(READING PASSAGE)

Eswatini: Impact of Structural Reforms on GDP per Capita Growth in MICs, 1998–2017

article image

11. Structural reforms to bring Eswatini’s labor and product markets, and governance indicators to the level of other MICs can substantially increase growth. Reducing distortions in product markets and reforms to improve labor markets and governance would lift annual growth by 1.5 and 1.3 percent, respectively. Undertaking a comprehensive set of reforms across product markets, labor markets, and governance reforms, and accounting for overlapping effects, could be associated with an increase in GDP growth above the baseline of about 2 percent over a 5-year period. These findings are consistent with recent estimates of the impact of structural reforms in EMs. A recent study (IMF, 2019b) for a broad sample of EMs and developing economies finds that deregulation in product markets would lead to an increase in output of about 1 percent three years after the reform. The same study finds that improvements in governance would increase output by 2 percent after six years.

uA01fig65

Real GDP Growth Gains and Distance to the Frontier

(Eswatini)

Citation: IMF Staff Country Reports 2020, 041; 10.5089/9781513529769.002.A001

Sources: IMF Staff estimatesNote: The chart shows the distance from the frontier and the estimated increase in annual growth rate of real GDP if the gap is closed in five years The frontier is the median value for each indicator in a sample of MIC countries

C. Supply-side and Governance Reforms

12. Several reforms can help reduce bottlenecks to investment by improving governance, and labor and product market functioning, thus reigniting growth and employment:

  • Strengthening governance and government effectiveness. Reducing vulnerabilities to corruption, for example, by strengthening the anti-corruption framework, reforming the government procurement process, and improving public investment management would contribute to strengthen the governance framework.

(End READING PASSAGE)

**TASKS TO PERFORM**
**1)** In the excerpt on Eswatini's structural reforms, how much would improvements in governance increase output after six years, according to the cited IMF study?
**2)** From the excerpt on Eswatini's structural reforms, rewrite the paragraph that begins "Structural reforms to bring Eswatini's labor and product markets" as a short bulleted list that keeps its main facts.
**3)** Pick up the excerpt on Eswatini's structural reforms after its last sentence and continue it.

(EXTRACTED ENTRIES)

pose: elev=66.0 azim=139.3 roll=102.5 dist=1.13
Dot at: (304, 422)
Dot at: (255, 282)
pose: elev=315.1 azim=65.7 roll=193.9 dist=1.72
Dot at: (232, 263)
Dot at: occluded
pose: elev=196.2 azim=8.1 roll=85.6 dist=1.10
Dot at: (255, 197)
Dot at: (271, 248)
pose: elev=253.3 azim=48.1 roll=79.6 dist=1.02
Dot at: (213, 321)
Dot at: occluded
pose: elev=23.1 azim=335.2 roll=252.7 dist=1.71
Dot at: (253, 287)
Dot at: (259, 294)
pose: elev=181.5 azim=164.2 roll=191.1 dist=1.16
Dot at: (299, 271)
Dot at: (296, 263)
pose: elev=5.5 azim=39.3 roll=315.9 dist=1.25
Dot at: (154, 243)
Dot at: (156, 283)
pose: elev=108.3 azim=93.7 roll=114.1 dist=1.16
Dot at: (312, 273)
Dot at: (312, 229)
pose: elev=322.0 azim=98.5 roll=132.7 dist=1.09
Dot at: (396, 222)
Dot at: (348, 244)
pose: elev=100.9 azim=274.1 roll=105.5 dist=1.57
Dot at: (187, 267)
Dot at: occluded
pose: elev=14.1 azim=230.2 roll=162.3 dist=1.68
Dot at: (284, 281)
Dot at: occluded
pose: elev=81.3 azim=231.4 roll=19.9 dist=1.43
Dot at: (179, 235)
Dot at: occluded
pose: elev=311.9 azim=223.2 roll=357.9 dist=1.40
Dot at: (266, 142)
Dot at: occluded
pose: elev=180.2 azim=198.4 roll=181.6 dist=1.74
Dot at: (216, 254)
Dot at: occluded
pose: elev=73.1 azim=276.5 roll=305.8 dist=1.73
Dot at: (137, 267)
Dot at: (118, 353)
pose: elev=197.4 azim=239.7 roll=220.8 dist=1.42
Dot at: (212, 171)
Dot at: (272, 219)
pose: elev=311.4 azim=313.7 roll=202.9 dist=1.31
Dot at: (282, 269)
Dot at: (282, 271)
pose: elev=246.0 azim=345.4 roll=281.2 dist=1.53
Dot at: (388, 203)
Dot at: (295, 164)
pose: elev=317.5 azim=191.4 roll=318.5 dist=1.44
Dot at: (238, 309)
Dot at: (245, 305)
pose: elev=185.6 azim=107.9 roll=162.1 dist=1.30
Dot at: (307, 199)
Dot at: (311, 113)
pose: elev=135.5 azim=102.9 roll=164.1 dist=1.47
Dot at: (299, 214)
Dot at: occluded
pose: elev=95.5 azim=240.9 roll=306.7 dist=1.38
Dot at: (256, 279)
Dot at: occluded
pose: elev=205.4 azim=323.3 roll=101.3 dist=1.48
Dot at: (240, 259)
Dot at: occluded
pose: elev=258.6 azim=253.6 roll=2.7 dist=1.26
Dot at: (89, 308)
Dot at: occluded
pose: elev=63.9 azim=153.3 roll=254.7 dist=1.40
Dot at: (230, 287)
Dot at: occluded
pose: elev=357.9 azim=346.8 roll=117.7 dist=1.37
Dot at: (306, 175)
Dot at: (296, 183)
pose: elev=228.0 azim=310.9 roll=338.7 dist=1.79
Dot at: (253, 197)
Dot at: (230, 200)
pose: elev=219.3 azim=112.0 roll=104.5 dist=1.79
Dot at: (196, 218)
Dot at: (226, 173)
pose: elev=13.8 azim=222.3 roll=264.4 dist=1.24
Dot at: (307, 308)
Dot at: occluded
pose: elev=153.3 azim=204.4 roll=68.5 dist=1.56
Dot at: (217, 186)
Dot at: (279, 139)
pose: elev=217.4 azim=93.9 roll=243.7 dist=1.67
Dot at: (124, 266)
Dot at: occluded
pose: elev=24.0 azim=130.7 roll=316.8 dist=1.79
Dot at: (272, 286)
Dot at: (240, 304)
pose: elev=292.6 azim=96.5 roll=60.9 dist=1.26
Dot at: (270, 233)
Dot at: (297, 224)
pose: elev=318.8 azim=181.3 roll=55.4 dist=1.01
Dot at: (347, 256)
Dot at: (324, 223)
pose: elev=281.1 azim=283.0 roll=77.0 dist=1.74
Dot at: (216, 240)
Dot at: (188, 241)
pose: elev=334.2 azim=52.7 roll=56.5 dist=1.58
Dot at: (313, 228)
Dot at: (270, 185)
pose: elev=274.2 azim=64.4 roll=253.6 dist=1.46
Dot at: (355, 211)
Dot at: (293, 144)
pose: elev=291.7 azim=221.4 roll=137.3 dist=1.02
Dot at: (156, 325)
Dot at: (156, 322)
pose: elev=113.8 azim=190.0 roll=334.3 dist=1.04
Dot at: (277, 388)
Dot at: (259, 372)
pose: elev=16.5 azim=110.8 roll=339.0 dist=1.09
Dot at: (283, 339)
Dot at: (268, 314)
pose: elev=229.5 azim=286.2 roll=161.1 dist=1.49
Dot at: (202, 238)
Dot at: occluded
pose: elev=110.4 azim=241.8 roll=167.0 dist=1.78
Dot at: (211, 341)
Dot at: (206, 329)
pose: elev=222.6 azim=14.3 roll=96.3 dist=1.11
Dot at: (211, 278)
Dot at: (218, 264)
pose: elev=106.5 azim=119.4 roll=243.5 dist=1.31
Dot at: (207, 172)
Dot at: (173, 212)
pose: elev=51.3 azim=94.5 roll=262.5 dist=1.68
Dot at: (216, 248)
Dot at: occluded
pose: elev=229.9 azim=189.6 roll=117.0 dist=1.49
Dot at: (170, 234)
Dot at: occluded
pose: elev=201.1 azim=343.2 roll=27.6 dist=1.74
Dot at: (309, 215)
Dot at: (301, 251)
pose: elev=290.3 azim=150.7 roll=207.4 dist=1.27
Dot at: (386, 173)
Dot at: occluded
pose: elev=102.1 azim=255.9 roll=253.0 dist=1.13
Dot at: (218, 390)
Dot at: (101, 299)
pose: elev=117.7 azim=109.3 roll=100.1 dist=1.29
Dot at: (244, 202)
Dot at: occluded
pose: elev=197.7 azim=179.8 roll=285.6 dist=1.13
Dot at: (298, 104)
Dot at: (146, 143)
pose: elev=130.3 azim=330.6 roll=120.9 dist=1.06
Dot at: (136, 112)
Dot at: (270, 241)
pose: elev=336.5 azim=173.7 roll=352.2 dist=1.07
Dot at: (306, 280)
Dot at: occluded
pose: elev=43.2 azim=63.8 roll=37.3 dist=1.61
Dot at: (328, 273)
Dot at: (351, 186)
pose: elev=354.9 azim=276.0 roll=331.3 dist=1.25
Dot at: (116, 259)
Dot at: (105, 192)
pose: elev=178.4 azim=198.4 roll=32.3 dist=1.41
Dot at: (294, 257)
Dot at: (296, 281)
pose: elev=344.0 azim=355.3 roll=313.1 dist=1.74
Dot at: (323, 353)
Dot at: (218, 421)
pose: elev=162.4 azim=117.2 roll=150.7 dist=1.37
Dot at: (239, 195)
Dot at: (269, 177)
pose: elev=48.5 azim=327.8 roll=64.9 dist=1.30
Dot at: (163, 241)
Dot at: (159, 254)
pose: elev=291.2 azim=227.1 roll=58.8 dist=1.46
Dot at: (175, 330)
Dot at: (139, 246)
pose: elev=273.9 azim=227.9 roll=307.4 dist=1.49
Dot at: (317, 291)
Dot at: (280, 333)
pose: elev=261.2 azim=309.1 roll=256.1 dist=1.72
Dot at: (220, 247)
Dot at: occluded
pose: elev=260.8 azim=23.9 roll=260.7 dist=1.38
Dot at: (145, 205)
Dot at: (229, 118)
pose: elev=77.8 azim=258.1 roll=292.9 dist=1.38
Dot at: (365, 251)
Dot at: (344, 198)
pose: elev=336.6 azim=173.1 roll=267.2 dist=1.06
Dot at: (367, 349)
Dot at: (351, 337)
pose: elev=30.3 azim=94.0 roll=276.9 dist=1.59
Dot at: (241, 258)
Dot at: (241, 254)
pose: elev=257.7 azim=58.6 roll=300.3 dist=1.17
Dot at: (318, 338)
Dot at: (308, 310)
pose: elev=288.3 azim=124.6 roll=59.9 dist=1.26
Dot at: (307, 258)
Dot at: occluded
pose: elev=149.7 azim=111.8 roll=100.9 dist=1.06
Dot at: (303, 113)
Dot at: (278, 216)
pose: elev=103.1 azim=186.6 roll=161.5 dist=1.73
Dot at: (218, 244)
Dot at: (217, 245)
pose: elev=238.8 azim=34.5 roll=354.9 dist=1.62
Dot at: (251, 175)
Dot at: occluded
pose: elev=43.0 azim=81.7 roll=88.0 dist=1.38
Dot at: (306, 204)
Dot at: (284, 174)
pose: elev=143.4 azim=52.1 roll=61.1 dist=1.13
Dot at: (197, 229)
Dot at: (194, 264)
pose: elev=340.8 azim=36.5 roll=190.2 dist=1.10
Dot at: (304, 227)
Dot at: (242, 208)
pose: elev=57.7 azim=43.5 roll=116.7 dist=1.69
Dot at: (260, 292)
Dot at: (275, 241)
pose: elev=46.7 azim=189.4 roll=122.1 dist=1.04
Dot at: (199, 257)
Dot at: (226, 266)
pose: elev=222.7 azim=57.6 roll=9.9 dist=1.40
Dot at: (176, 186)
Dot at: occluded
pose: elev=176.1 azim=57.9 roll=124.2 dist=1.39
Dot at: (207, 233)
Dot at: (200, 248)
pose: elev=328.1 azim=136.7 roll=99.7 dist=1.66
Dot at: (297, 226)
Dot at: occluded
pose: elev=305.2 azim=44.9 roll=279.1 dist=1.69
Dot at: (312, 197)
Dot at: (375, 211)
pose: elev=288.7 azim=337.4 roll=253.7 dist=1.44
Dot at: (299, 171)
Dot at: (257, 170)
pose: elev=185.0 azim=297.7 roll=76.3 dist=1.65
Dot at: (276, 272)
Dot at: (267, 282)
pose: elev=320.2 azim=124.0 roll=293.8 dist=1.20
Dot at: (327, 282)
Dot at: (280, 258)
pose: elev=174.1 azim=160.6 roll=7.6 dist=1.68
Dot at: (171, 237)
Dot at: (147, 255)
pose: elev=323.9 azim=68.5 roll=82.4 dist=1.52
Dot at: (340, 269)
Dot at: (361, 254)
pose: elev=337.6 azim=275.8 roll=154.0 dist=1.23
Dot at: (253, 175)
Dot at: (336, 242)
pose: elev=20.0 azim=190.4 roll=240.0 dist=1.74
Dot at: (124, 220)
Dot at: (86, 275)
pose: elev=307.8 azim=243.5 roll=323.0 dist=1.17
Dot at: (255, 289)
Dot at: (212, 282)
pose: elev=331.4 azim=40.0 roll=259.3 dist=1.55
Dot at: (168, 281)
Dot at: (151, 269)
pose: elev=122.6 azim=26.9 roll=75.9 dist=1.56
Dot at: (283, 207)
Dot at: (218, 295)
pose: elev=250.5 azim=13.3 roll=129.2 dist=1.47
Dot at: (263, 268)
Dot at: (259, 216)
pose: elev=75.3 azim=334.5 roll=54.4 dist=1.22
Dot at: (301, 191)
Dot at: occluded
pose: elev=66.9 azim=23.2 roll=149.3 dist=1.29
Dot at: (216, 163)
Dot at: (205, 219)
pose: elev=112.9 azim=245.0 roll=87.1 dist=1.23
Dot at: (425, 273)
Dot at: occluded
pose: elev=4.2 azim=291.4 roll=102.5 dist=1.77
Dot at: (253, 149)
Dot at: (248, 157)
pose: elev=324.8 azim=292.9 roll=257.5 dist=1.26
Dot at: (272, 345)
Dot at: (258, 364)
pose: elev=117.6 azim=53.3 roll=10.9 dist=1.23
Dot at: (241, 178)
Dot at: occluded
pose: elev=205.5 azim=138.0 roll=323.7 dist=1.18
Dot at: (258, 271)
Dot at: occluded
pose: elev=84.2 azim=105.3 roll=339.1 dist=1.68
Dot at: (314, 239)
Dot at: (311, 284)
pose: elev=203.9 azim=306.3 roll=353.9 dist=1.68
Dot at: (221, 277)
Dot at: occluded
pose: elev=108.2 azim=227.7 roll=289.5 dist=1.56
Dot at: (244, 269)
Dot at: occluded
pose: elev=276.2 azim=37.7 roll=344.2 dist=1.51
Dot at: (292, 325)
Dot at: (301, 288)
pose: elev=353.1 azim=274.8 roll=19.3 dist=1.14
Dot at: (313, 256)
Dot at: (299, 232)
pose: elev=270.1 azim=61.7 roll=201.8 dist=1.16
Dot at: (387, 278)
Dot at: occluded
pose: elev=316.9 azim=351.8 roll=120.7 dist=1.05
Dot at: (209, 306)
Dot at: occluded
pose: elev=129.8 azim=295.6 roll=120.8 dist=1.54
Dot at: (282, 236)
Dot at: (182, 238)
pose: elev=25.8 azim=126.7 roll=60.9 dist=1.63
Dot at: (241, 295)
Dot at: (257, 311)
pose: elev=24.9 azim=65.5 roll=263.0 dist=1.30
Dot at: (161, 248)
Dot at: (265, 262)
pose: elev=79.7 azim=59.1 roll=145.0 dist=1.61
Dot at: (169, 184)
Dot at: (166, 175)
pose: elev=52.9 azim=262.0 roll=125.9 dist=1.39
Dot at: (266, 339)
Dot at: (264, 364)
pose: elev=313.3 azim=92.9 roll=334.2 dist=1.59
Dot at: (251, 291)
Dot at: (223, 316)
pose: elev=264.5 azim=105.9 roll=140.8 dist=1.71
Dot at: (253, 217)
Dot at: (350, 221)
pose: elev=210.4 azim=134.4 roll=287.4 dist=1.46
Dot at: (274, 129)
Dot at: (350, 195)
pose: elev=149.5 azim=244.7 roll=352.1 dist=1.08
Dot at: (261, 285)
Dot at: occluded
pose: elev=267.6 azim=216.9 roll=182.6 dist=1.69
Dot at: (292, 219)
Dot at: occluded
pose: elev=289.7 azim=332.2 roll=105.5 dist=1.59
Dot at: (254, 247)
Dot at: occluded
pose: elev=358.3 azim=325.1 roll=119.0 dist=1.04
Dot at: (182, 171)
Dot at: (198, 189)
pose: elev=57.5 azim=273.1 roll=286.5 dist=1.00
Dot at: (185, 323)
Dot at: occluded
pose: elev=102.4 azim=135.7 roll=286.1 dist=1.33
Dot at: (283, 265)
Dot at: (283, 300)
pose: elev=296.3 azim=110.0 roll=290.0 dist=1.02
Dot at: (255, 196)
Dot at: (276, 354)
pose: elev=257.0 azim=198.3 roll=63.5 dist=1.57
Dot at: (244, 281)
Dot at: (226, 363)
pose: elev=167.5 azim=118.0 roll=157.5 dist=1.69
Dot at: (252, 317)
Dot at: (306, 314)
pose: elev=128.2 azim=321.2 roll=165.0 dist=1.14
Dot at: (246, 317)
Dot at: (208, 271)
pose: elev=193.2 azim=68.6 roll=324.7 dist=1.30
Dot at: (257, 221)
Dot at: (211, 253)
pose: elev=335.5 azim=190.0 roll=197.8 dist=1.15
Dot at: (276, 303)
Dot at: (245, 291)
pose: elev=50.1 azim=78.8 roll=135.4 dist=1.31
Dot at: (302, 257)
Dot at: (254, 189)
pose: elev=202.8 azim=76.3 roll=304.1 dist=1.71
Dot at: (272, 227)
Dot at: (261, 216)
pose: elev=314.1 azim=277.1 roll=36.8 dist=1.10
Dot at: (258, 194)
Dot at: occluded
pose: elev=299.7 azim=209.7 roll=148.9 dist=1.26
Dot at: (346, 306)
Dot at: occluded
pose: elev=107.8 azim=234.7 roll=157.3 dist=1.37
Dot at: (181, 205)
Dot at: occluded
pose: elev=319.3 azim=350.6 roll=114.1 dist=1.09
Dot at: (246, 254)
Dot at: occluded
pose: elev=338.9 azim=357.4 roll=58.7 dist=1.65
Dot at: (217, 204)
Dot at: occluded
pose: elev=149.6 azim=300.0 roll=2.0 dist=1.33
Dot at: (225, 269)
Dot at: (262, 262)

(End EXTRACTED ENTRIES)

**ANSWER SET**
**1)** By 2 percent.

**2)**
- Bringing Eswatini's labor markets, product markets and governance indicators to the level of other MICs can substantially increase growth.
- Reducing product market distortions would lift annual growth by 1.5 percent. Labor market and governance reforms would lift it by 1.3 percent.
- A comprehensive set of reforms in all three areas, accounting for overlapping effects, could raise GDP growth about 2 percent above the baseline over five years.
- These findings are consistent with recent estimates for EMs. An IMF (2019b) study of EMs and developing economies finds that product market deregulation raises output by about 1 percent after three years and that governance improvements raise it by 2 percent after six years.

**3)**
  • Streamlining regulations to improve the investment climate and business conditions. Enhancing the transparency of procedures, availability of information, forms, and legislation online, greater clarity on the qualification for investment incentives, strengthening the role of the investment promotion agency to credibly address entry and regulatory barriers investors may face, and easing procedures to start and operate a business would make the business and regulatory environment easier to navigate and contribute to attract investment. In addition, accelerating the setting up of the commercial court, appointment of commercial judges, and adoption of electronic case management would enable the expediting of pending cases and improve contract enforcement.

  • Improving the functioning of key network industries and competition. Inefficient functioning of network industries, such as electricity and communications, inflate the cost structure of the economy and undermine competitiveness. Improving the regulatory framework in these sectors would help reduce costs and create a playing field to allow market entry by new investors.

  • Investing in human capital and addressing shortages of skills. Closing the skills-gap in the labor market by better aligning higher education and vocational training to industry needs, improving education attainments and access to education, especially for secondary and tertiary education, and reducing timeframe for work permits would have positive spillovers to growth and employment.

  • Aligning wage and productivity dynamics. Establishing a well-structured salary policy in the public sector and facilitating the adoption of a more flexible wage policy in the private sector would help better align wage growth with productivity.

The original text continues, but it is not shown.